• No results found

Cocaïne in bron en transitlanden: implicaties van smokkelscripts

Bevinding 4: Drugs, ondermijning en de rol van geweld

4.4 Cocaïne in bron en transitlanden: implicaties van smokkelscripts

In het vorige hoofdstuk kwam naar voren dat zowel de interviews als de door ons bestudeerde opsporingsonderzoeken slechts in beperkte mate inzicht geven in het logistieke proces van de invoer van cocaïne dat zich afspeelt in de bron- en transitlanden. Op basis van de smokkelscripts kan, aan de hand van door opsporingsdiensten verkregen informatie op basis van concrete, opgespoorde zaken, echter wel gereconstrueerd worden welke kennis en expertise er per smokkelscript in de bron- en transitlanden noodzakelijk is om de smokkel van verdovende middelen mogelijk te maken. We lichten daarbij de drie smokkelscripts, en de daarbij gebruikte smokkelscenario’s, nader toe. Implicaties voor het containerscript in bron- en transitlanden

In dit script vervult de container een belangrijke en centrale rol. Niet de concrete lading of goederen staat centraal, maar de container waar de verdovende middelen ofwel in de wanden, plafonds, vloeren of in de koelunit van de ‘reefer’ worden ingebouwd, ofwel in (sport)tassen die op het laatste moment toegevoegd worden aan een container met goederen (zie figuur 8).
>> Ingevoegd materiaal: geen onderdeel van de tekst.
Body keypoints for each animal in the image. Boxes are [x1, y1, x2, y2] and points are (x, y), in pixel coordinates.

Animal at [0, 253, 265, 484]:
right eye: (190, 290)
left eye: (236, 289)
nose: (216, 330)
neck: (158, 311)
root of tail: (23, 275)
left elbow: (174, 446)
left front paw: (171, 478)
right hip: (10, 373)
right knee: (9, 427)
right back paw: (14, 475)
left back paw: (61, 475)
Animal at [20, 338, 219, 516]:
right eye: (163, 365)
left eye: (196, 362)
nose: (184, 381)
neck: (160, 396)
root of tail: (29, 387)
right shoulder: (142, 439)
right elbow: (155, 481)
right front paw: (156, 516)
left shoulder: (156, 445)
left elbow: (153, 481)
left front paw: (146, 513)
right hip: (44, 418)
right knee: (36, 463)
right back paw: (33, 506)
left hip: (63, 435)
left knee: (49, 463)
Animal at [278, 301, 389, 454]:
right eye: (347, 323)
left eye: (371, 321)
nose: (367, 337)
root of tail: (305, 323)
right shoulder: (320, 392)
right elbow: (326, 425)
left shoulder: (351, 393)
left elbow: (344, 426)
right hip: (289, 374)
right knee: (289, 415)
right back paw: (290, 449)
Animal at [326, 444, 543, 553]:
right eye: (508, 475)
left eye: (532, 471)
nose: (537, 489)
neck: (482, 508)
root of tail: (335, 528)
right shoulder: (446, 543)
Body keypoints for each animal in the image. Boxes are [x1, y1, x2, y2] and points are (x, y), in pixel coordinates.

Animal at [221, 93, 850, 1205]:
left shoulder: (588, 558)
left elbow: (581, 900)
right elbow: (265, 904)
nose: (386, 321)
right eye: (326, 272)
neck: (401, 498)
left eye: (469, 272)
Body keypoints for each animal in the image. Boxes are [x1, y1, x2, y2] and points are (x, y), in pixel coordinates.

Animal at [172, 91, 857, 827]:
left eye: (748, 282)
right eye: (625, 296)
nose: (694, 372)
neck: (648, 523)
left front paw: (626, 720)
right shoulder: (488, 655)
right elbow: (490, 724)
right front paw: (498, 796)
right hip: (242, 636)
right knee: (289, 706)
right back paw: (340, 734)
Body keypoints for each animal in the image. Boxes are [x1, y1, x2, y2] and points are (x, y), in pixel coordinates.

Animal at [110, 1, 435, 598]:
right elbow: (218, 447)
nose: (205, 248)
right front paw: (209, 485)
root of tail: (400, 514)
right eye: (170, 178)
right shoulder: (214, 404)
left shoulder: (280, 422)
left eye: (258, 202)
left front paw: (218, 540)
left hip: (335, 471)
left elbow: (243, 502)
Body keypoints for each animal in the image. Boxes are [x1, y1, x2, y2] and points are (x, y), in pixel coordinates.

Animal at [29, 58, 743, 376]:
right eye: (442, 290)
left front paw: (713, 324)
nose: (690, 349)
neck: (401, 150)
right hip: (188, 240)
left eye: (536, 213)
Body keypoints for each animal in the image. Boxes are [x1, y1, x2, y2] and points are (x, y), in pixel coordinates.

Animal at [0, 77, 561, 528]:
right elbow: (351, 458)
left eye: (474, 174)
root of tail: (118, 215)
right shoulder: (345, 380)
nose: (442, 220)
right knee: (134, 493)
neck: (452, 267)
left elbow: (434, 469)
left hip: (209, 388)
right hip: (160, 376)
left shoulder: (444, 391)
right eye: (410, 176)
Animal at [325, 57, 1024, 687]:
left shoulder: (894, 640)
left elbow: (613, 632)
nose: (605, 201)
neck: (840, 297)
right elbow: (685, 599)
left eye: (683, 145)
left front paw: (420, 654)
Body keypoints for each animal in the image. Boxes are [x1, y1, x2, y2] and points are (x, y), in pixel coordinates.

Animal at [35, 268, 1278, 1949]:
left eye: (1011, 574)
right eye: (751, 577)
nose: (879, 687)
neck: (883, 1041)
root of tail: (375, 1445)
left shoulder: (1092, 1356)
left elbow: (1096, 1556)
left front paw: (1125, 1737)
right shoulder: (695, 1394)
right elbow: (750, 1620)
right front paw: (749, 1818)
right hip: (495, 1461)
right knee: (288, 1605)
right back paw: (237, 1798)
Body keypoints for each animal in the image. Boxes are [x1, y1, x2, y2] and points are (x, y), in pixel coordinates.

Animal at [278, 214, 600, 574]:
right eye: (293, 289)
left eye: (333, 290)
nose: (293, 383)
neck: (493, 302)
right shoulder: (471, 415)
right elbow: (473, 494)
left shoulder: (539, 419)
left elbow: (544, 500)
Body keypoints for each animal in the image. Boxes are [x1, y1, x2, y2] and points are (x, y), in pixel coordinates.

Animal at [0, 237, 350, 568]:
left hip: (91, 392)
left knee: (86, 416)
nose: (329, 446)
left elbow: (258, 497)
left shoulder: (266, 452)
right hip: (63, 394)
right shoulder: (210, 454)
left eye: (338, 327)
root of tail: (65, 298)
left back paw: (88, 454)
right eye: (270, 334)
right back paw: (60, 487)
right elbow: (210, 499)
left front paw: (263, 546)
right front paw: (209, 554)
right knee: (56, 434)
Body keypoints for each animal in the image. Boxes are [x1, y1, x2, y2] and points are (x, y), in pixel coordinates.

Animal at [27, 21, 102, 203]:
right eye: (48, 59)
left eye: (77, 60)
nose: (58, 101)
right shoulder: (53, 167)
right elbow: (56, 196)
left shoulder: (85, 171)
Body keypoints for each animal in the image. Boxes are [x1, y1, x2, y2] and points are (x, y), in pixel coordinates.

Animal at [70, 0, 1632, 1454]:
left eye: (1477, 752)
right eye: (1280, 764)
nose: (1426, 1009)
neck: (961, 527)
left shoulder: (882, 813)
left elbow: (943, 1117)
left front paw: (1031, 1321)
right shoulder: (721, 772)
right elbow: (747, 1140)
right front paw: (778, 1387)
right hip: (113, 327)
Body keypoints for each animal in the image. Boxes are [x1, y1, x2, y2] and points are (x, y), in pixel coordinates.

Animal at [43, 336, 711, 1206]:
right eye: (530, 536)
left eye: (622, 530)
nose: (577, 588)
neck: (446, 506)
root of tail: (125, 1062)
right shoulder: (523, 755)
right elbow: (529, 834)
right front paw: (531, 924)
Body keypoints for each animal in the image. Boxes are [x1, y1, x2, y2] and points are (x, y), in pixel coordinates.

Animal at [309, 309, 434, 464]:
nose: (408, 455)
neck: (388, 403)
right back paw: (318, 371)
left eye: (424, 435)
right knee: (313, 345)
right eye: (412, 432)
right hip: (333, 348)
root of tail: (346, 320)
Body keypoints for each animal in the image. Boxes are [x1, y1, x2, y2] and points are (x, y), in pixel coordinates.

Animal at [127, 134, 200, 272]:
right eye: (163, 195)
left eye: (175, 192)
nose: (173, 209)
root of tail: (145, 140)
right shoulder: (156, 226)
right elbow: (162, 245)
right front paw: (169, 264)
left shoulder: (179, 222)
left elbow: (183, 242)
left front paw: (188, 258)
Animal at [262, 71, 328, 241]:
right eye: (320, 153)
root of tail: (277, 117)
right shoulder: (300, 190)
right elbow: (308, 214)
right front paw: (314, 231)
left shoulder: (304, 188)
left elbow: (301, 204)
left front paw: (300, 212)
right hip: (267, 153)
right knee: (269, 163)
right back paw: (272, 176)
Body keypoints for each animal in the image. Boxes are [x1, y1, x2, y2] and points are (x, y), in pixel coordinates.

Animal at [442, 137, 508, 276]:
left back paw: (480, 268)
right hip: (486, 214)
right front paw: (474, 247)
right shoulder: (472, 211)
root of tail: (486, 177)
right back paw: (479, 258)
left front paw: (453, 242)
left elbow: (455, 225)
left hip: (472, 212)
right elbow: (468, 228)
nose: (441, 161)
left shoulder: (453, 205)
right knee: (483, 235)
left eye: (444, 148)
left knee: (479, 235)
Figuur 8: Containerscript: constructie en rip-off scenario

In het containerscript vallen vier scenario’s waar te nemen: een constructiescenario, twee rip-off- scenario’s en een switchscenario. In het eerste scenario worden de verdovende middelen in pakketten in de constructie van een (koel)container verstopt, bijvoorbeeld in de vloer, het plafond of de wanden. Deze handelingen vereisen kennis over het inbouwen van cocaïne in een container, maar in het bijzonder ook vaardigheden om ervoor te zorgen dat er niets te zien valt aan de lege container en er eveneens niets valt op te merken aan de container. In de ruimtes waar de verdovende middelen worden ingebouwd zit normaliter namelijk isolatiemateriaal dat ervoor zorgt dat de koude lucht in de container blijft (Pluimgraaff, 2016: 23-24). Het inbouwen van de cocaïne in de container vindt in Zuid-Amerika plaats, waarbij op basis van de bijna vierhonderd HARC-zaken die Pluimgraaff (2016) analyseerde in het bijzonder Panama, Ecuador, Colombia en Brazilië genoemd worden. Naast kennis en vaardigheden over het inbouwen, impliceert deze manier van smokkelen dat er zicht is op het gehele traject dat de container moet afleggen vanuit deze bronlanden naar de (eind)bestemming waar de verdovende middelen weer uit de container kunnen worden gehaald.

86

In dit opzicht valt een nadrukkelijk verschil waar te nemen met de andere drie containerscenario’s: de zogenaamde rip-off-scenario’s en het switchscenario. De verdovende middelen worden in deze scenario’s op een later moment in het logistieke proces aan een reguliere lading toegevoegd, meestal in de vorm van (sport)tassen die direct achter de containerdeur gezet zijn. De rip-off-scenario’s hebben een grotere kans van slagen wanneer mensen van binnenuit hun medewerking verlenen, in het bijzonder ook in het bronland (Eski & Buijt, 2016: 373). Het kan dan bijvoorbeeld gaan om havenmedewerkers op containerterminals, die de verdovende middelen in (sport)tassen, inclusief nieuwe containerzegels, achter de deuren van een container plaatsen. Bij het rip-off-scenario in een koelunit van de koelcontainer worden de verdovende middelen in pakketten bij de reguliere lading of in de compartimenten van de koelmotor van de container verstopt, een loze ruimte die apart bereikbaar is en zich aan de buitenzijde van de container bevindt.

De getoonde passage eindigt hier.